Directive
Output every line of the records below verbatim, with no character changed.
**** Provided material ****
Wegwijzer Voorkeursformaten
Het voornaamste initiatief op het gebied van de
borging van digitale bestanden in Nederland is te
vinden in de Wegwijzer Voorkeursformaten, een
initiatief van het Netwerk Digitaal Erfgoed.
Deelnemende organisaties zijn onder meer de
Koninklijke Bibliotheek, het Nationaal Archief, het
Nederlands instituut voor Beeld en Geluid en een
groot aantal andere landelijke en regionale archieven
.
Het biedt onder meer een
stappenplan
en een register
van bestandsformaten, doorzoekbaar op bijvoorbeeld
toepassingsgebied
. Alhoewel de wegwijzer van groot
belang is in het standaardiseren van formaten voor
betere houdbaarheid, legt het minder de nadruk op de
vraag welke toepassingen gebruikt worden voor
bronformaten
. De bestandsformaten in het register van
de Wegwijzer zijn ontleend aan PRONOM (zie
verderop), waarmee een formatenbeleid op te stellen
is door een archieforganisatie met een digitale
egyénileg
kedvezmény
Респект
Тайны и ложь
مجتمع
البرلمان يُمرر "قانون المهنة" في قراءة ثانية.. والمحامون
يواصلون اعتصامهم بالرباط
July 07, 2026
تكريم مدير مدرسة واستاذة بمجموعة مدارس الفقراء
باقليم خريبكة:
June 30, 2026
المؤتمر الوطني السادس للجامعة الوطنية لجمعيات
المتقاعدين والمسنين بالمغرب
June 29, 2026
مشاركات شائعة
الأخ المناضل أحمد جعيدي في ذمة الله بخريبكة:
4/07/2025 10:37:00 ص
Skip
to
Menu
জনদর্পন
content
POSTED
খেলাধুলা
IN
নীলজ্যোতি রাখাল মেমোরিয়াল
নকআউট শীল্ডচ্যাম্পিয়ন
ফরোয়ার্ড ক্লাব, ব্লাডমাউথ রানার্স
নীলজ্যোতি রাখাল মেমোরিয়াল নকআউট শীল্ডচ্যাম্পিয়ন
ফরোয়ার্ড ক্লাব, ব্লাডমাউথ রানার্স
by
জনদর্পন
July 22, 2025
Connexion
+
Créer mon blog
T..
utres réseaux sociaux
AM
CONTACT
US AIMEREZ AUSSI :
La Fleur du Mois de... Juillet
****
Solution to the problem
Wegwijzer Voorkeursformaten
Het voornaamste initiatief op het gebied van de
borging van digitale bestanden in Nederland is te
vinden in de Wegwijzer Voorkeursformaten, een
initiatief van het Netwerk Digitaal Erfgoed.
Deelnemende organisaties zijn onder meer de
Koninklijke Bibliotheek, het Nationaal Archief, het
Nederlands instituut voor Beeld en Geluid en een
groot aantal andere landelijke en regionale archieven
.
Het biedt onder meer een
stappenplan
en een register
van bestandsformaten, doorzoekbaar op bijvoorbeeld
toepassingsgebied
. Alhoewel de wegwijzer van groot
belang is in het standaardiseren van formaten voor
betere houdbaarheid, legt het minder de nadruk op de
vraag welke toepassingen gebruikt worden voor
bronformaten
. De bestandsformaten in het register van
de Wegwijzer zijn ontleend aan PRONOM (zie
verderop), waarmee een formatenbeleid op te stellen
is door een archieforganisatie met een digitale
egyénileg
kedvezmény
Респект
Тайны и ложь
مجتمع
البرلمان يُمرر "قانون المهنة" في قراءة ثانية.. والمحامون
يواصلون اعتصامهم بالرباط
July 07, 2026
تكريم مدير مدرسة واستاذة بمجموعة مدارس الفقراء
باقليم خريبكة:
June 30, 2026
المؤتمر الوطني السادس للجامعة الوطنية لجمعيات
المتقاعدين والمسنين بالمغرب
June 29, 2026
مشاركات شائعة
الأخ المناضل أحمد جعيدي في ذمة الله بخريبكة:
4/07/2025 10:37:00 ص
Skip
to
Menu
জনদর্পন
content
POSTED
খেলাধুলা
IN
নীলজ্যোতি রাখাল মেমোরিয়াল
নকআউট শীল্ডচ্যাম্পিয়ন
ফরোয়ার্ড ক্লাব, ব্লাডমাউথ রানার্স
নীলজ্যোতি রাখাল মেমোরিয়াল নকআউট শীল্ডচ্যাম্পিয়ন
ফরোয়ার্ড ক্লাব, ব্লাডমাউথ রানার্স
by
জনদর্পন
July 22, 2025
Connexion
+
Créer mon blog
T..
utres réseaux sociaux
AM
CONTACT
US AIMEREZ AUSSI :
La Fleur du Mois de... Juillet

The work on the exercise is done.